(EXERCISE DESCRIPTION)
Pictures do not belong in the copy; quote every entry below exactly.

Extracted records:
★ ★ ★ ★ ★

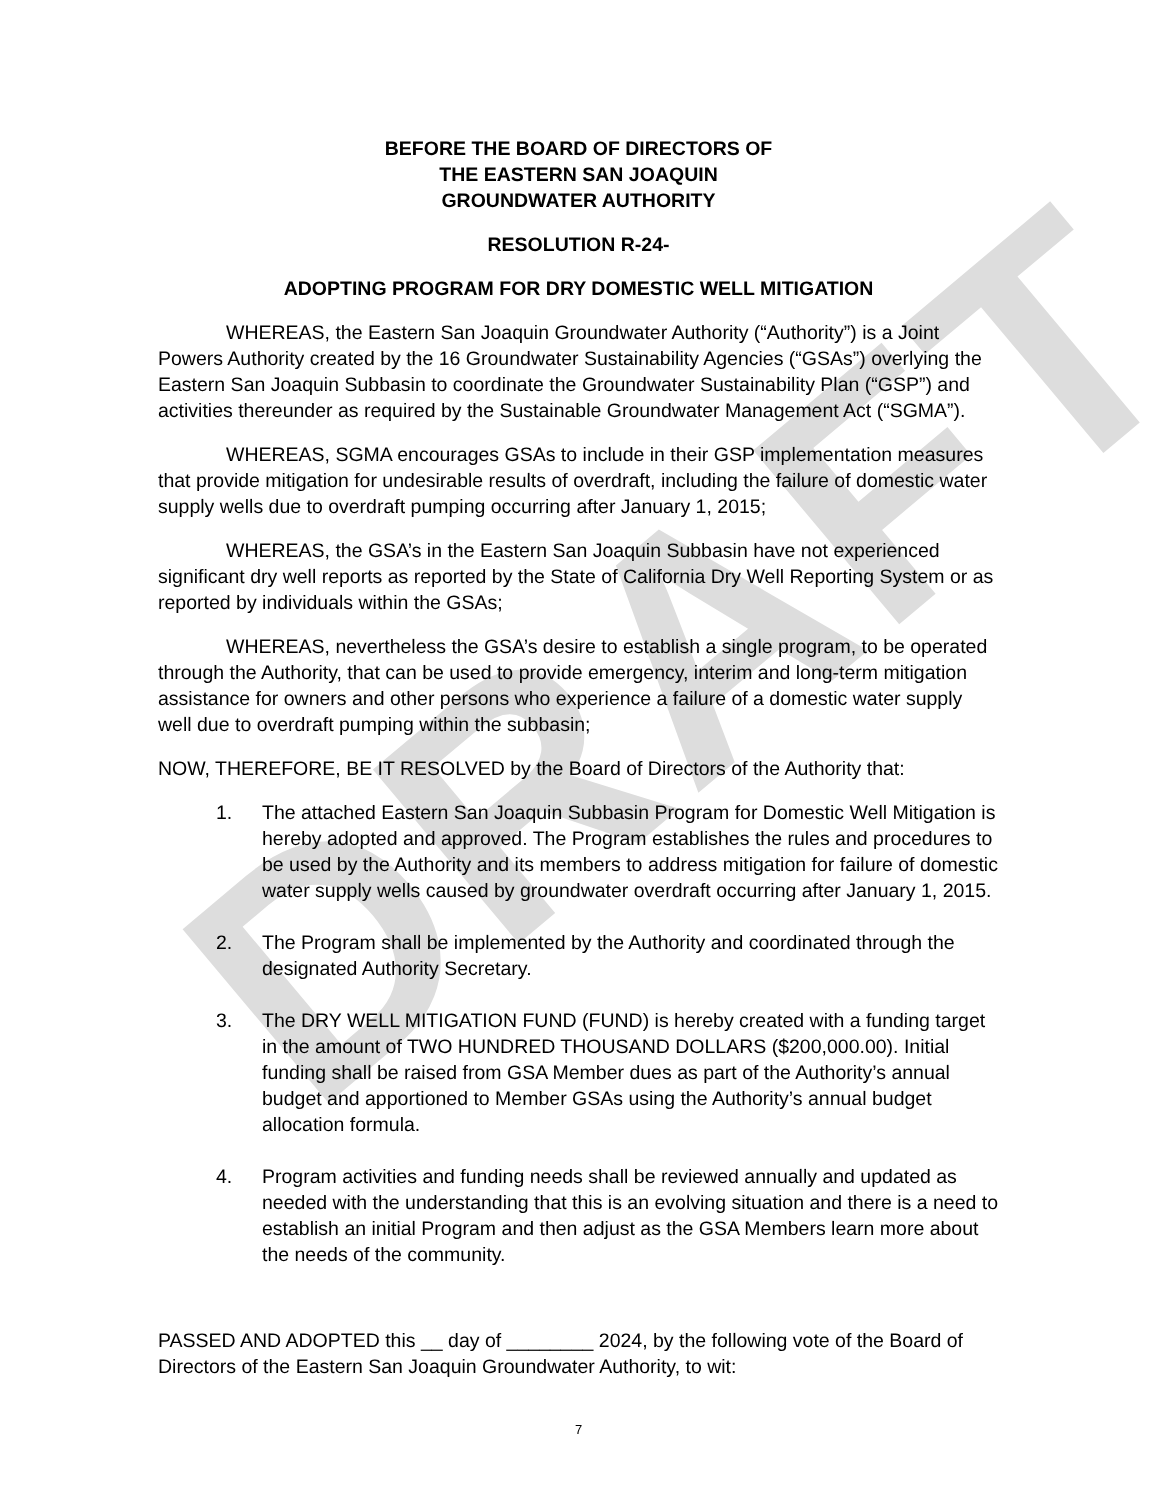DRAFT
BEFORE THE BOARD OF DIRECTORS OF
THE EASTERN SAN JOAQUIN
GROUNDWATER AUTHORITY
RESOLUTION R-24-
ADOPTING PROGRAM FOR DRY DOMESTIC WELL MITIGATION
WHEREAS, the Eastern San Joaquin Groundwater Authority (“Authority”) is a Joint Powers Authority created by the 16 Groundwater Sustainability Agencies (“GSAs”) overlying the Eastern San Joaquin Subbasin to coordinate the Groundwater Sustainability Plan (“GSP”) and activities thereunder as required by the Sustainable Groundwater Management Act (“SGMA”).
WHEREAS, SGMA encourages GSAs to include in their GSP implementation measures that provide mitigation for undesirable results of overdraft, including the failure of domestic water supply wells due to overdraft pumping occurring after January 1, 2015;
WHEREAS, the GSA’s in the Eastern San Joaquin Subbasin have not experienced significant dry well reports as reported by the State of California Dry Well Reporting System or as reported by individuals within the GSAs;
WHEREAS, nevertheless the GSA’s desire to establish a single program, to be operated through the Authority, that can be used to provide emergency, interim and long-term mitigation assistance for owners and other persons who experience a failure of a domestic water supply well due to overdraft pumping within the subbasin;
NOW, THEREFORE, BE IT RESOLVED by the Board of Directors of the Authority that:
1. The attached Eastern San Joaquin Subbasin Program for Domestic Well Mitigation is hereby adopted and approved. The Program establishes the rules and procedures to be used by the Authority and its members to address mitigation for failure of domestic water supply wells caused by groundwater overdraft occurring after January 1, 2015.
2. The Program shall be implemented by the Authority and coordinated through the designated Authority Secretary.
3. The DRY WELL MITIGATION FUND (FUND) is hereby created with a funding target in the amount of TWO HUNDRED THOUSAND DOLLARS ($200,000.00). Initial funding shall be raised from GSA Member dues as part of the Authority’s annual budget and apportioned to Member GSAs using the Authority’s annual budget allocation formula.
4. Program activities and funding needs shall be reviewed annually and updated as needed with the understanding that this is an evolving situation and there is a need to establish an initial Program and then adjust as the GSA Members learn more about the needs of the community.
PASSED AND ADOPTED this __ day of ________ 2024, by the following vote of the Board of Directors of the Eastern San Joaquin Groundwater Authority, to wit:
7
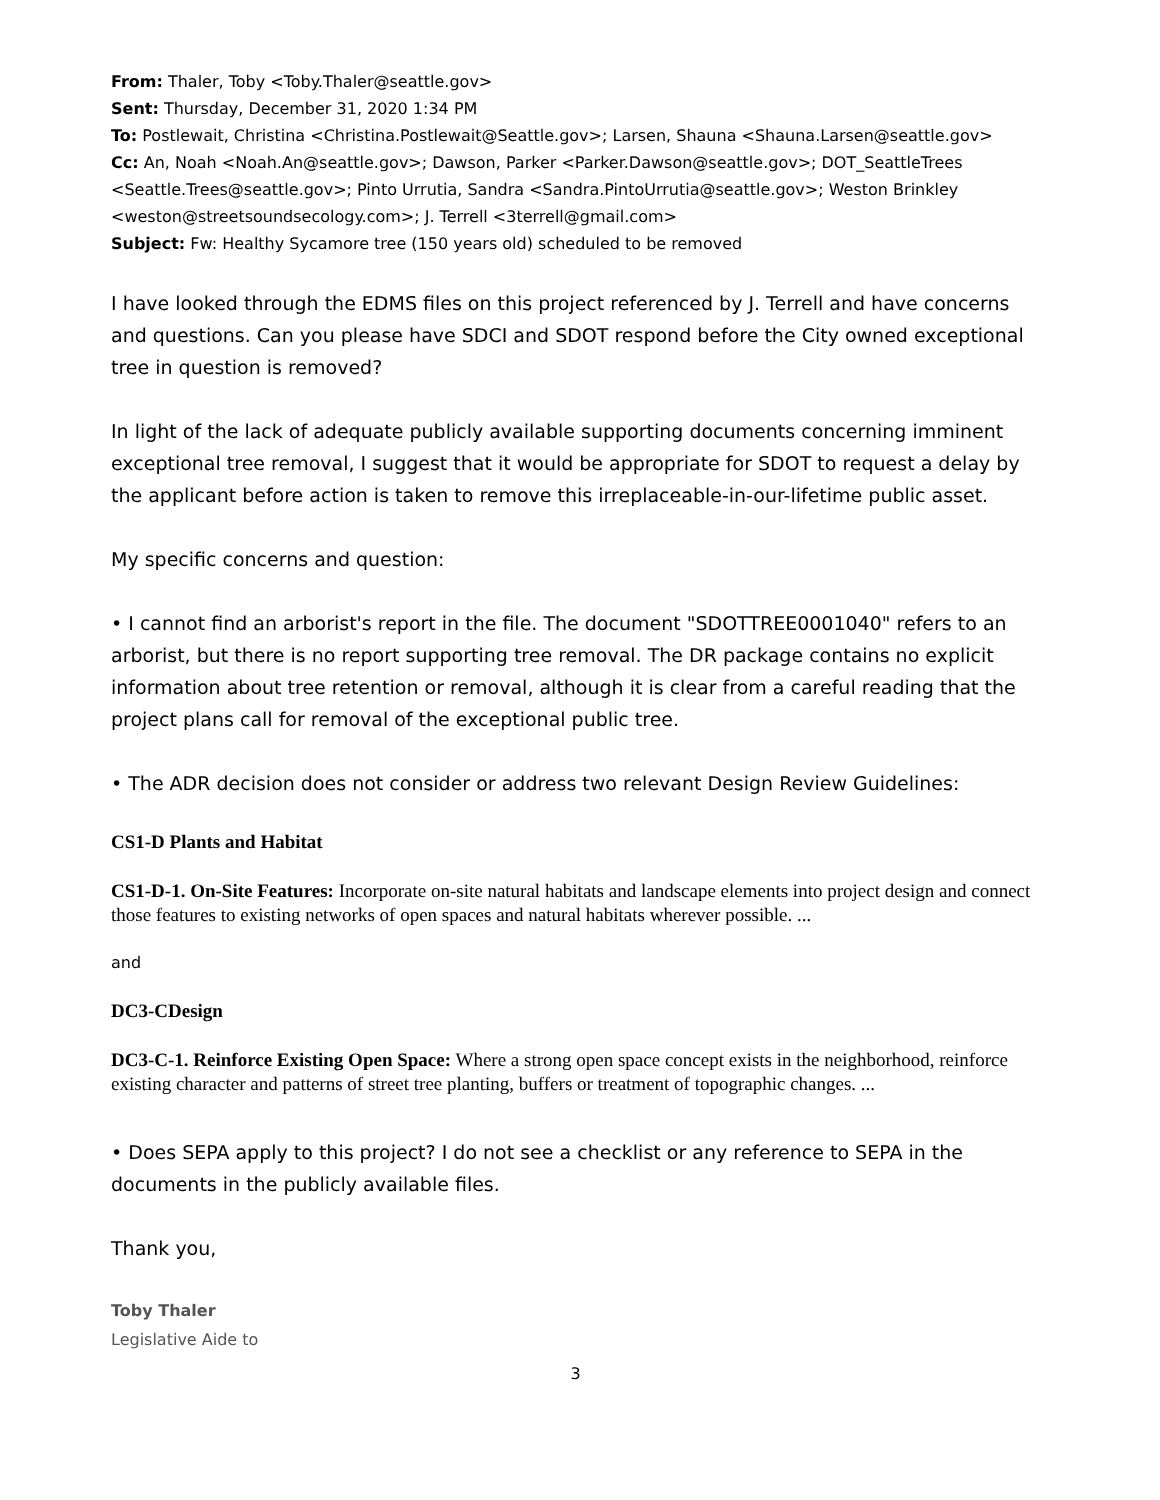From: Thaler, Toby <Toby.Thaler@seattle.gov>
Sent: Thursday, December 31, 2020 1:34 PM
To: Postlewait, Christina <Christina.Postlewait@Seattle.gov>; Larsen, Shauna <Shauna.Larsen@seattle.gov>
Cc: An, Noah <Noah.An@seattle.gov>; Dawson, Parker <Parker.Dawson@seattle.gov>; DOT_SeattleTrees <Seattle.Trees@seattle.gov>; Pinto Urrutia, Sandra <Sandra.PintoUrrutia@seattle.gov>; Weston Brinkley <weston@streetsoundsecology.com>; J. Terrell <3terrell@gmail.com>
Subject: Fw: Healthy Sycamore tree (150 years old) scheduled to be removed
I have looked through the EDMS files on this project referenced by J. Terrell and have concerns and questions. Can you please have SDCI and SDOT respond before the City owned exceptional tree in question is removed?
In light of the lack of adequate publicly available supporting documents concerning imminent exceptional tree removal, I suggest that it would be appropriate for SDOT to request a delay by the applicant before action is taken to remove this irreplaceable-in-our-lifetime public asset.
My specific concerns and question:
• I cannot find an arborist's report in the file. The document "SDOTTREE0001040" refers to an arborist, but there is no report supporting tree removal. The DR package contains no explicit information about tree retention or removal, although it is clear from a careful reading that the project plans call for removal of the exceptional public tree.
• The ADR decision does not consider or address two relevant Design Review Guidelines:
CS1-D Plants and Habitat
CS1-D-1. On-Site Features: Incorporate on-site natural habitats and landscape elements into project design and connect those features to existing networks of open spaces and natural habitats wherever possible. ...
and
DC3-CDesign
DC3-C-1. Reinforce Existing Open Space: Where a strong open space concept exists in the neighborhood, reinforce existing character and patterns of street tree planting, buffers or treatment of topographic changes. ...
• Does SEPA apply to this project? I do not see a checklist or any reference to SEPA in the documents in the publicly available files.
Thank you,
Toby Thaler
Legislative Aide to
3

★ ★ ★ ★ ★

(RESULT OF THIS TASK)
DRAFT
BEFORE THE BOARD OF DIRECTORS OF
THE EASTERN SAN JOAQUIN
GROUNDWATER AUTHORITY
RESOLUTION R-24-
ADOPTING PROGRAM FOR DRY DOMESTIC WELL MITIGATION
WHEREAS, the Eastern San Joaquin Groundwater Authority (“Authority”) is a Joint Powers Authority created by the 16 Groundwater Sustainability Agencies (“GSAs”) overlying the Eastern San Joaquin Subbasin to coordinate the Groundwater Sustainability Plan (“GSP”) and activities thereunder as required by the Sustainable Groundwater Management Act (“SGMA”).
WHEREAS, SGMA encourages GSAs to include in their GSP implementation measures that provide mitigation for undesirable results of overdraft, including the failure of domestic water supply wells due to overdraft pumping occurring after January 1, 2015;
WHEREAS, the GSA’s in the Eastern San Joaquin Subbasin have not experienced significant dry well reports as reported by the State of California Dry Well Reporting System or as reported by individuals within the GSAs;
WHEREAS, nevertheless the GSA’s desire to establish a single program, to be operated through the Authority, that can be used to provide emergency, interim and long-term mitigation assistance for owners and other persons who experience a failure of a domestic water supply well due to overdraft pumping within the subbasin;
NOW, THEREFORE, BE IT RESOLVED by the Board of Directors of the Authority that:
1. The attached Eastern San Joaquin Subbasin Program for Domestic Well Mitigation is hereby adopted and approved. The Program establishes the rules and procedures to be used by the Authority and its members to address mitigation for failure of domestic water supply wells caused by groundwater overdraft occurring after January 1, 2015.
2. The Program shall be implemented by the Authority and coordinated through the designated Authority Secretary.
3. The DRY WELL MITIGATION FUND (FUND) is hereby created with a funding target in the amount of TWO HUNDRED THOUSAND DOLLARS ($200,000.00). Initial funding shall be raised from GSA Member dues as part of the Authority’s annual budget and apportioned to Member GSAs using the Authority’s annual budget allocation formula.
4. Program activities and funding needs shall be reviewed annually and updated as needed with the understanding that this is an evolving situation and there is a need to establish an initial Program and then adjust as the GSA Members learn more about the needs of the community.
PASSED AND ADOPTED this __ day of ________ 2024, by the following vote of the Board of Directors of the Eastern San Joaquin Groundwater Authority, to wit:
7
From: Thaler, Toby <Toby.Thaler@seattle.gov>
Sent: Thursday, December 31, 2020 1:34 PM
To: Postlewait, Christina <Christina.Postlewait@Seattle.gov>; Larsen, Shauna <Shauna.Larsen@seattle.gov>
Cc: An, Noah <Noah.An@seattle.gov>; Dawson, Parker <Parker.Dawson@seattle.gov>; DOT_SeattleTrees <Seattle.Trees@seattle.gov>; Pinto Urrutia, Sandra <Sandra.PintoUrrutia@seattle.gov>; Weston Brinkley <weston@streetsoundsecology.com>; J. Terrell <3terrell@gmail.com>
Subject: Fw: Healthy Sycamore tree (150 years old) scheduled to be removed
I have looked through the EDMS files on this project referenced by J. Terrell and have concerns and questions. Can you please have SDCI and SDOT respond before the City owned exceptional tree in question is removed?
In light of the lack of adequate publicly available supporting documents concerning imminent exceptional tree removal, I suggest that it would be appropriate for SDOT to request a delay by the applicant before action is taken to remove this irreplaceable-in-our-lifetime public asset.
My specific concerns and question:
• I cannot find an arborist's report in the file. The document "SDOTTREE0001040" refers to an arborist, but there is no report supporting tree removal. The DR package contains no explicit information about tree retention or removal, although it is clear from a careful reading that the project plans call for removal of the exceptional public tree.
• The ADR decision does not consider or address two relevant Design Review Guidelines:
CS1-D Plants and Habitat
CS1-D-1. On-Site Features: Incorporate on-site natural habitats and landscape elements into project design and connect those features to existing networks of open spaces and natural habitats wherever possible. ...
and
DC3-CDesign
DC3-C-1. Reinforce Existing Open Space: Where a strong open space concept exists in the neighborhood, reinforce existing character and patterns of street tree planting, buffers or treatment of topographic changes. ...
• Does SEPA apply to this project? I do not see a checklist or any reference to SEPA in the documents in the publicly available files.
Thank you,
Toby Thaler
Legislative Aide to
3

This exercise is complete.